From time to time, I  receive emails from a few retailers letting me know about new releases they have in stock. To get readers of these emails excited about how great these wines are, they include an excerpt from a leading wine "guru" along with his or her point rating.

That's standard stuff these days, so nothing particularly newsworthy regarding this. However, it was the language of one of the reviews I read earlier this week that made me sit up and pay attention (and frankly, laugh out loud.) Here are a few words of a review by David Schildknecht of The Wine Advocate about the 2011 Egon Muller Scharzhofberger Riesling Auslese:

"Muller's 2011 Scharzhofberger Riesling Auslese delivers a penetrating and multifarious nose of heliotrope, lily, candied lime rind, quince preserves, white peach preserves, distilled herbal essences, marzipan and brown spices... a kaleidoscopically interactive array of those diverse and exotic elements that on the nose signaled its ripeness and botrytis enoblement."


"Multifarious", "heliotrope", "kaleidoscopically"? Say what? Does anyone even know what the word "heliotrope" means? More importantly, why is a word like this being used to describe the perfumes of a wine?

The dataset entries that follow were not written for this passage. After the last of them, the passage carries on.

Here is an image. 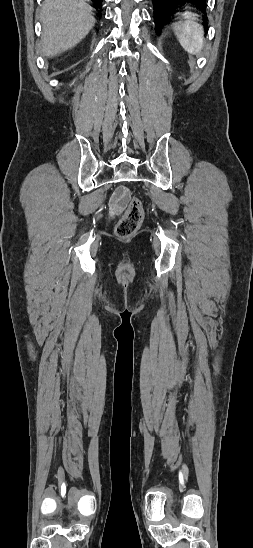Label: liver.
Here are the masks:
<instances>
[{
	"label": "liver",
	"instance_id": "liver-1",
	"mask_svg": "<svg viewBox=\"0 0 253 548\" xmlns=\"http://www.w3.org/2000/svg\"><path fill=\"white\" fill-rule=\"evenodd\" d=\"M40 21L44 57H54L76 46L96 22L92 7L84 0H45Z\"/></svg>",
	"mask_w": 253,
	"mask_h": 548
}]
</instances>
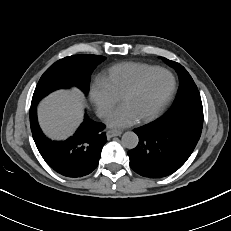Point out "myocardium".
Wrapping results in <instances>:
<instances>
[{"mask_svg": "<svg viewBox=\"0 0 231 231\" xmlns=\"http://www.w3.org/2000/svg\"><path fill=\"white\" fill-rule=\"evenodd\" d=\"M159 72H165L168 73L171 78H172V88L169 92V94L167 95V97L163 100V102L161 103V105L150 115L139 118V122L145 123V122H149L154 120L155 118H157L163 111L164 109L167 107V105L170 103V101L172 100V98L174 97L175 93H176V89H177V81H176V77L175 75L168 69L165 68H156L148 73H146L145 75H143L140 79H138L121 97V101L124 102V100L126 98H128L129 96L133 95L134 93H136L137 91H139L142 86L155 74L159 73Z\"/></svg>", "mask_w": 231, "mask_h": 231, "instance_id": "f54148a6", "label": "myocardium"}]
</instances>
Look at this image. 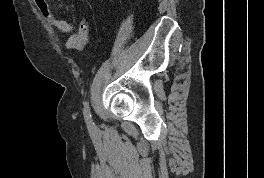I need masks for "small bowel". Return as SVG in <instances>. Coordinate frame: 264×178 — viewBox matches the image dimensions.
I'll use <instances>...</instances> for the list:
<instances>
[{
    "label": "small bowel",
    "instance_id": "1",
    "mask_svg": "<svg viewBox=\"0 0 264 178\" xmlns=\"http://www.w3.org/2000/svg\"><path fill=\"white\" fill-rule=\"evenodd\" d=\"M34 3L43 18L52 28L61 33H70L73 30V23L56 17L47 0H34Z\"/></svg>",
    "mask_w": 264,
    "mask_h": 178
}]
</instances>
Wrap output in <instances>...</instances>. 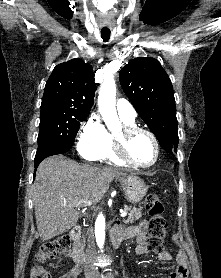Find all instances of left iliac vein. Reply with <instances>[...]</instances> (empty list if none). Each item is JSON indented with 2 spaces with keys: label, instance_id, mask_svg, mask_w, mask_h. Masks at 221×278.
<instances>
[{
  "label": "left iliac vein",
  "instance_id": "4c4485c4",
  "mask_svg": "<svg viewBox=\"0 0 221 278\" xmlns=\"http://www.w3.org/2000/svg\"><path fill=\"white\" fill-rule=\"evenodd\" d=\"M95 278H105V277H100V275H99V274H97V276H96Z\"/></svg>",
  "mask_w": 221,
  "mask_h": 278
}]
</instances>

I mean, I guessed the writer liked the wine, but this is ridiculous. It's no wonder that so many people poke fun at wine critics and wine reviews in general.


Then you have Antonio Galloni, who has essentially found a pet phrase that he loves to use again and again. That's "drop-dead gorgeous." He uses this term a lot - you could look it up. Drop-dead gorgeous - are we talking about a wine here or Angelia Jolie?

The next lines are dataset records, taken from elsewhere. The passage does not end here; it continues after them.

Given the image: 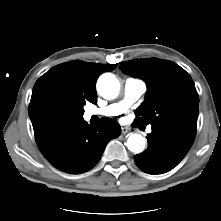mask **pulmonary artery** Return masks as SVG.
Masks as SVG:
<instances>
[{
	"label": "pulmonary artery",
	"mask_w": 221,
	"mask_h": 221,
	"mask_svg": "<svg viewBox=\"0 0 221 221\" xmlns=\"http://www.w3.org/2000/svg\"><path fill=\"white\" fill-rule=\"evenodd\" d=\"M146 91V84L140 79H128L123 87L124 98L118 103L110 104L103 108H93L87 111L88 116H106L113 117L122 114L133 103L141 98ZM151 132V128H148Z\"/></svg>",
	"instance_id": "pulmonary-artery-1"
}]
</instances>
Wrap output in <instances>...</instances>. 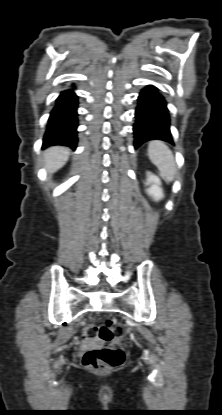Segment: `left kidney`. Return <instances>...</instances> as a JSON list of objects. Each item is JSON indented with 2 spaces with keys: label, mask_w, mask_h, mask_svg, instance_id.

Look, I've been writing about wine for more than fifteen years and I know that you can only write pear, melon and apple aromas for white wines and cherry, plum and tar for red wines so often. Thus I can understand a critic wanting to break the mold from time to time.

That's fine, but talk to us in terms that first, are relevant to the wine (I don't consider, "drop-dead gorgeous" a proper term to describe a wine) and secondly, use words that we can understand. Yes, wine lovers, especially those searching for great wines made in limited production are intelligent people, but most of us don't use the word "multifarious" and we certainly don't talk about "an interactive array" of elements.

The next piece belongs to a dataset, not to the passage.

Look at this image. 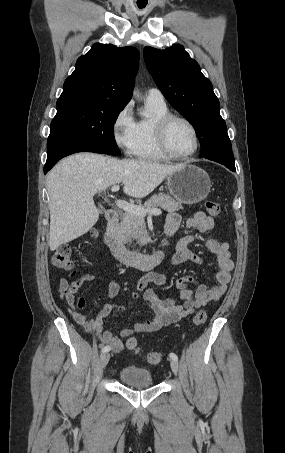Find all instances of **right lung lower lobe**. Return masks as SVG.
<instances>
[{"label":"right lung lower lobe","instance_id":"1","mask_svg":"<svg viewBox=\"0 0 285 453\" xmlns=\"http://www.w3.org/2000/svg\"><path fill=\"white\" fill-rule=\"evenodd\" d=\"M47 151L48 157L44 166V174L61 158L70 154L77 152L100 153L95 146L61 127H51V132L47 140Z\"/></svg>","mask_w":285,"mask_h":453}]
</instances>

Writing such as this, it seems to me, is all about the critic trying to impress, trying to let everyone know about his vocabulary. He's basically talking down to us, letting us know he's more intelligent than we are.

Which brings me to an even more basic argument. When did the individual describing the wine become more important than the wine itself?

It's bad enough that too many people learn about wines with scores - basically the ultimate sound bites for wine. But writing such as this? It helps no one.